令人兴奋的吸引力
当你第一次抱起你呱呱坠地的孩子,当你的目光跨越列车车厢第一次锁定你未来的爱人,或是第一次在大学食堂里看到日后会和你情同手足的朋友时,你的大脑接收到了各种感官信息,脑内算法便开始运行,结果是一个巨大而响亮的“是”。催产素和多巴胺随即得到释放,于是一段关系便开始了。但是这个过程在大脑中是怎样的呢?早期阶段的吸引力在很大程度上是无意识的,出现在大脑中一个叫“边缘系统”(limbic system)的区域。这是你大脑的核心区域,也是你的情绪存在的地方。边缘系统中拥有大量多巴胺和催产素受体的区域最先受到刺激。

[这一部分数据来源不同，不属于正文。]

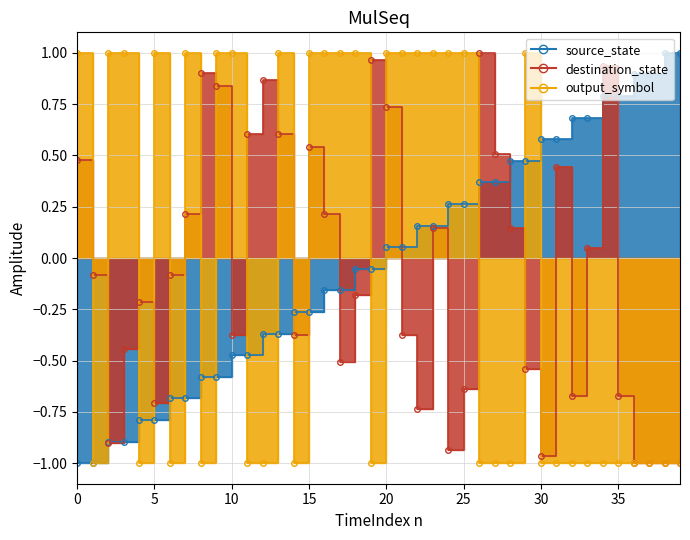

How many data points does each series have?

40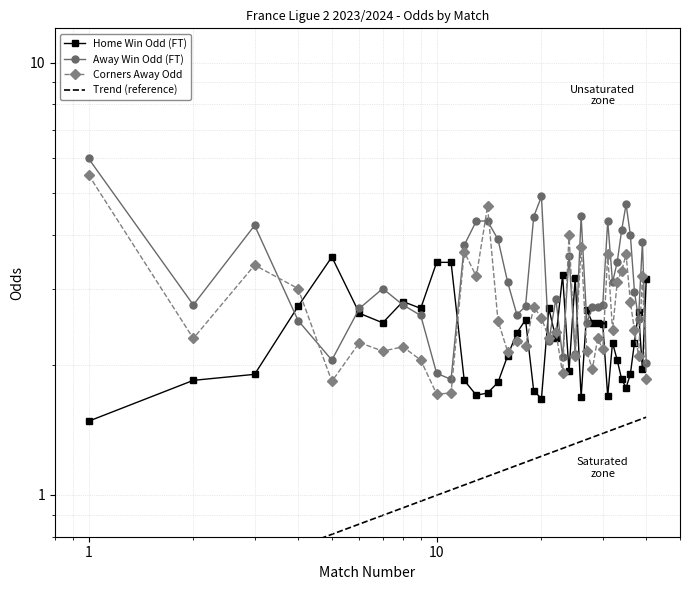

What is the approximate value of Odd_Corners_A at 4?

3.0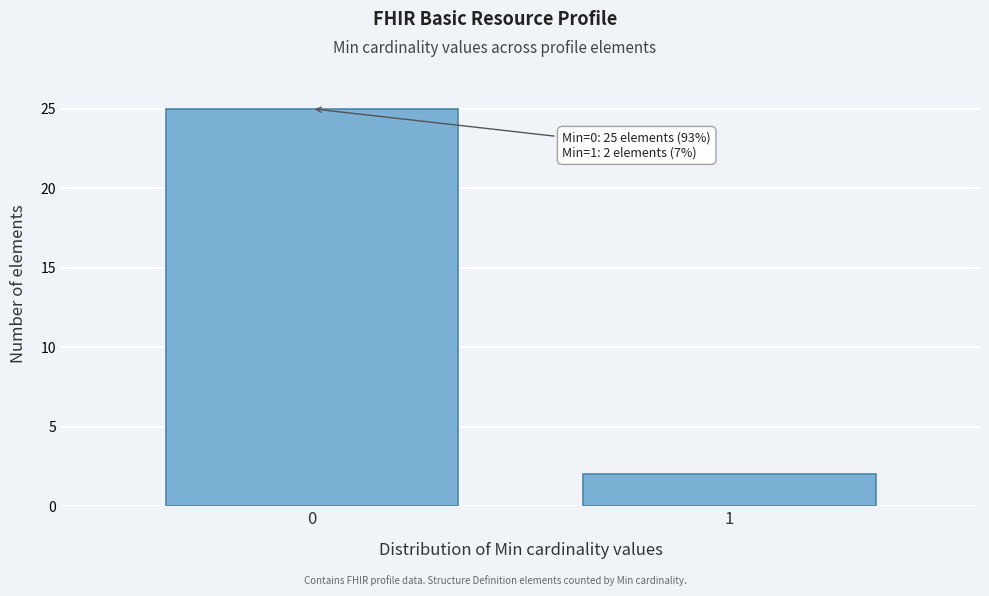

Reading right to left, list all the values displayed in this chart.

2	25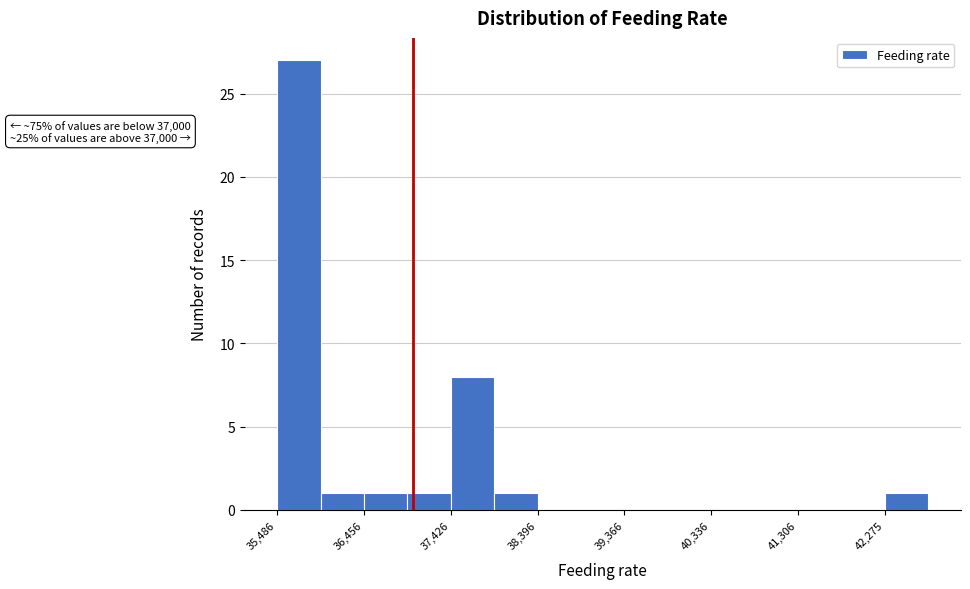

Over which range of the x-axis is the bar tallest?

35500 to 36000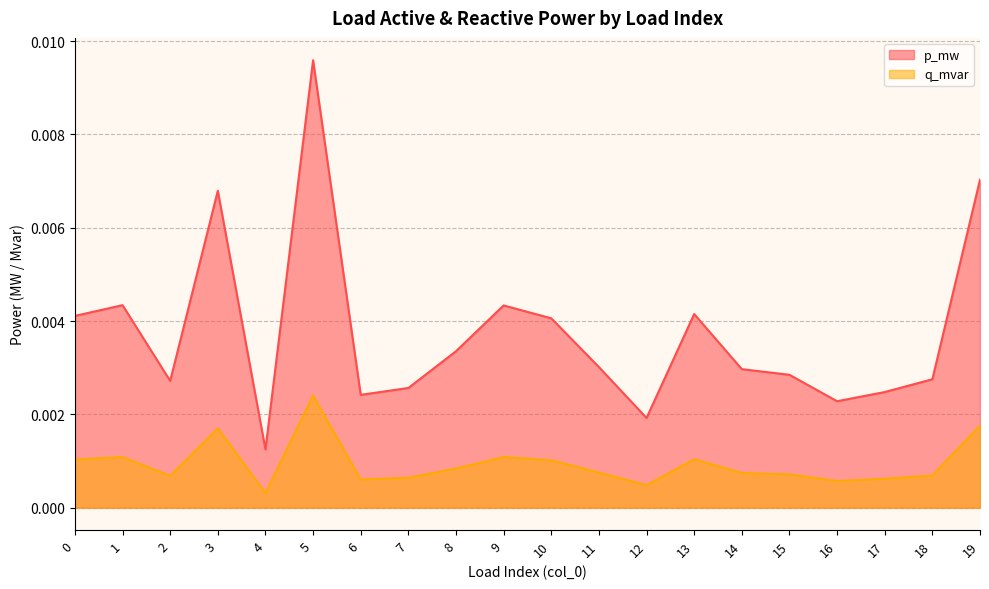

At which category is the sum across all series the highest?

5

这些区域包括伏隔核(nucleus accumbens),一个布满催产素和多巴胺受体的圆形结构体。被激活后,它就像挂满装饰的圣诞树一样亮了起来。这种激活使你有动力和信心与这段关系的另一方进行第一次接触。不过,随着时间的推移和吸引力的加深,信号并没有保持静止,而是慢慢地转移到边缘系统的另一个区域——尾状核头(head of the caudate)。这一转变很关键,因为正是在这一阶段,你感受到的吸引力,甚至可能是情欲,开始从基本无意识、基于回报和新鲜感的东西,演变为更深层次、你对其更有意识的事物。你正走在通往爱的路上。这是因为尾状核头与大脑布满沟壑的外层——被称为“新皮质”(neocortex),是有意识的大脑所在之处——存在许多联系。而这种无意识和有意识之间的联系体现了人类之爱的关键特征,即在潜意识和意识层面上产生和体验爱的能力。因此,是的,人类既拥有激情、性欲或促使其照料无法自理的婴儿的动力,又能体验到陪伴、信任、共情和合作。我心目中研究人类之爱的领军人物、以色列神经学家露丝·费尔德曼认为,这种从无意识到有意识的爱的转变,可以让人类在共同目标、共同环境和互利互惠的基础上建立关系。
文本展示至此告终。